● **What you are asked to do**
Please figure out how many lines in the material contain "height", and give only that number.

● **Supplied records**
+++

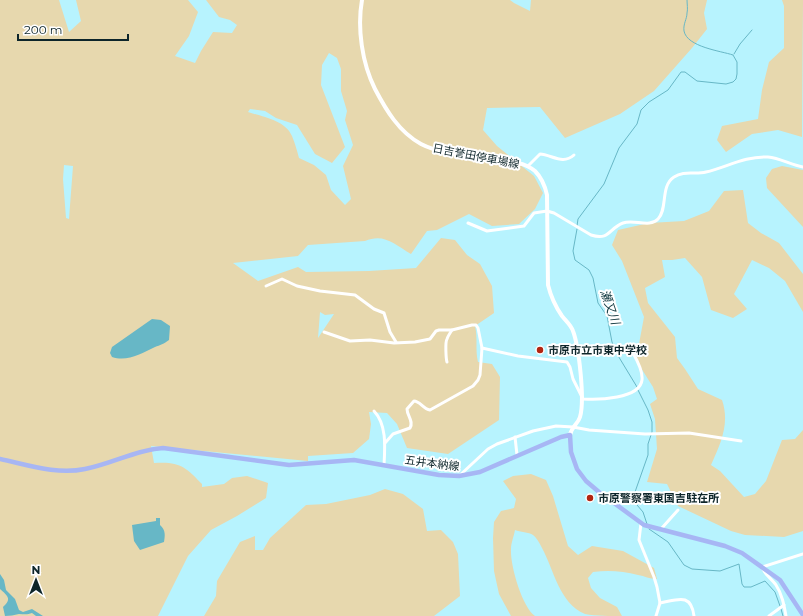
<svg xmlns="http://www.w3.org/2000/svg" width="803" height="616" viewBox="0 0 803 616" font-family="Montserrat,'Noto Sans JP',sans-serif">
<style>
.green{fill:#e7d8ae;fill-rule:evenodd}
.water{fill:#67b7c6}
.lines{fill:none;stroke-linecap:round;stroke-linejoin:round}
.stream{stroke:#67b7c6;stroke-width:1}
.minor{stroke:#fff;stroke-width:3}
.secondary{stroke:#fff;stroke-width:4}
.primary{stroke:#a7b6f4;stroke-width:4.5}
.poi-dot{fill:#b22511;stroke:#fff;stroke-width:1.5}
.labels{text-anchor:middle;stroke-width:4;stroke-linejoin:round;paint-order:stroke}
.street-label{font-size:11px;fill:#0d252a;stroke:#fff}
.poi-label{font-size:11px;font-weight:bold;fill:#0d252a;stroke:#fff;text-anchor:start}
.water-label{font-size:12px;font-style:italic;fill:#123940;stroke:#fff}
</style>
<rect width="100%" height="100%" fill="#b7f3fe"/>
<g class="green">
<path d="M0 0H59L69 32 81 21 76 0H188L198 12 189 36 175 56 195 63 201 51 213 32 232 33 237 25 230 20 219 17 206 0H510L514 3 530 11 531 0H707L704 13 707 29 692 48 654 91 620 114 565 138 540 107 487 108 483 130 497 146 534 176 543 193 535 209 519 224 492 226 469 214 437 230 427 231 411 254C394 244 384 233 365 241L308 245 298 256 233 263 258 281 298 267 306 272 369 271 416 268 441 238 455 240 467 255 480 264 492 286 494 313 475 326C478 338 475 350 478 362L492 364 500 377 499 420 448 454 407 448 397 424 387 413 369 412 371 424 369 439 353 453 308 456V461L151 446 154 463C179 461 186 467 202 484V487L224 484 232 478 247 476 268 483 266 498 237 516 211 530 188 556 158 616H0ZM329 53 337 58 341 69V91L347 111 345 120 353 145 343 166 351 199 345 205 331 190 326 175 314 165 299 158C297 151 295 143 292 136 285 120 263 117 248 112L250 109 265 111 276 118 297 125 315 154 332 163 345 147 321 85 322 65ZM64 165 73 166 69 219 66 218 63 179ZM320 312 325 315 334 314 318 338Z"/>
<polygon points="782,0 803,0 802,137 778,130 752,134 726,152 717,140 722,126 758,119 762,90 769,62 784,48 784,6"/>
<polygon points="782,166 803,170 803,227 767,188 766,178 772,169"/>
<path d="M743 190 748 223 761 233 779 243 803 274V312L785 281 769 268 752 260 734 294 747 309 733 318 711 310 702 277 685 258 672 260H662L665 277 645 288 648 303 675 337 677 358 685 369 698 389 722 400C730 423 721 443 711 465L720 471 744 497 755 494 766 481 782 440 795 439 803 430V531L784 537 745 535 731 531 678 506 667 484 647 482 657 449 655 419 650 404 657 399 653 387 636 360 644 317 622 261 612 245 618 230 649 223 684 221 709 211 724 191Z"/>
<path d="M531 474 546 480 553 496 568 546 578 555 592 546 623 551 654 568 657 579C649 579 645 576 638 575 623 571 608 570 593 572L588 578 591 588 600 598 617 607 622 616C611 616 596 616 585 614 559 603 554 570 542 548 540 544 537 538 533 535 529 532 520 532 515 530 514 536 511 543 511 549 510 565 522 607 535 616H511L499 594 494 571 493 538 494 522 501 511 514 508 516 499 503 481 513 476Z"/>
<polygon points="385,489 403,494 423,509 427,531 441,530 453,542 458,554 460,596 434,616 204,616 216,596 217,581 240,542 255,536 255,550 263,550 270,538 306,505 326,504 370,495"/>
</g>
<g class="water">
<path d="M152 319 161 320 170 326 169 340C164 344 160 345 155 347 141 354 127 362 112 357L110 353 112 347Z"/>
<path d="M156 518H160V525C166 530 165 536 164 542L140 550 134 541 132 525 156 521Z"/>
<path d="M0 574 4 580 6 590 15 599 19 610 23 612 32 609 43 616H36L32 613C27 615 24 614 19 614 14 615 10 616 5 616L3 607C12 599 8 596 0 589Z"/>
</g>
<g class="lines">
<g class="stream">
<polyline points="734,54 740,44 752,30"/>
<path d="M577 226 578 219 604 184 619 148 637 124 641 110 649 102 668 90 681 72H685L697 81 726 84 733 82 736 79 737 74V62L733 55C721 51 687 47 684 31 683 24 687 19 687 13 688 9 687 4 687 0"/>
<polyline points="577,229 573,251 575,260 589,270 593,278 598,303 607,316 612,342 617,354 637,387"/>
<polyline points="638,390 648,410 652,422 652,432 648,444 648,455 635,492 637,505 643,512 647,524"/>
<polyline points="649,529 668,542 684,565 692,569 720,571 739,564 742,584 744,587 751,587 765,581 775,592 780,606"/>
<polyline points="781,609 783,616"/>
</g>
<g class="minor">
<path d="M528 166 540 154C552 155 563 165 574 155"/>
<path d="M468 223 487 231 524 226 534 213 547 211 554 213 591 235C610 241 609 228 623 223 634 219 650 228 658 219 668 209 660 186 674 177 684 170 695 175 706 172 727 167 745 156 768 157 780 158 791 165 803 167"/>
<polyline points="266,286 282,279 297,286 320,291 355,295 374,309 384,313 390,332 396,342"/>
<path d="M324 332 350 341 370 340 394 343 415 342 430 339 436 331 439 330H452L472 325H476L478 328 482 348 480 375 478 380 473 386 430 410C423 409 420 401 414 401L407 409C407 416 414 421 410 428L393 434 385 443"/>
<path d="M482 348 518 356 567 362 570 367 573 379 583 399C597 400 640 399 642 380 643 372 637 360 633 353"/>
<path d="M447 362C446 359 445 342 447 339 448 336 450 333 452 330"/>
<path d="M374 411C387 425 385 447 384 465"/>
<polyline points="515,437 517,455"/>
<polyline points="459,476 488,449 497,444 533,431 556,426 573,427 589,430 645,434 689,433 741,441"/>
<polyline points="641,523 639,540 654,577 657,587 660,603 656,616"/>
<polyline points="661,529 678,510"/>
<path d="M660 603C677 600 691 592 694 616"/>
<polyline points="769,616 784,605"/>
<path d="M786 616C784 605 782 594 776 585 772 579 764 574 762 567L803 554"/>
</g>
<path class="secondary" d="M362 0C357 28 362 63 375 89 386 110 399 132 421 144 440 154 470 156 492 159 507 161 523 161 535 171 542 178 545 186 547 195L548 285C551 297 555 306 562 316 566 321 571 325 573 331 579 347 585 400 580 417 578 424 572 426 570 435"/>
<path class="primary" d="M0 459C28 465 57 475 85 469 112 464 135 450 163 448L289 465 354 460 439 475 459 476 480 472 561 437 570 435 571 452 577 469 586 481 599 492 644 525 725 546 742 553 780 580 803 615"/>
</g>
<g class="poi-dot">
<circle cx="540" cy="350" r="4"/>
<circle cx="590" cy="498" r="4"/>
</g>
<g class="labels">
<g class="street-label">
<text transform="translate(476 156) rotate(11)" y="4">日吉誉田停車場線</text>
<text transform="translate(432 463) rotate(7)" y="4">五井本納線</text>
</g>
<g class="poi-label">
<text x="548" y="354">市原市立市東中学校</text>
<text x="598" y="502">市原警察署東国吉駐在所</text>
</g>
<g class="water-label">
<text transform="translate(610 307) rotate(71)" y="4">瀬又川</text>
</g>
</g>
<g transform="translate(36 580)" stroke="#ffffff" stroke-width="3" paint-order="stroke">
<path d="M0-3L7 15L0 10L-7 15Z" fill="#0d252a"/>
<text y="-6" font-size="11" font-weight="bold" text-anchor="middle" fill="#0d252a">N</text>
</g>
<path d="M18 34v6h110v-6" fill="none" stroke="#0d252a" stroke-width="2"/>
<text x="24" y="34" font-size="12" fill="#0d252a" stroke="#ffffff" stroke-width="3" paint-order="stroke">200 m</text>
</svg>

+++

● **Task output**
2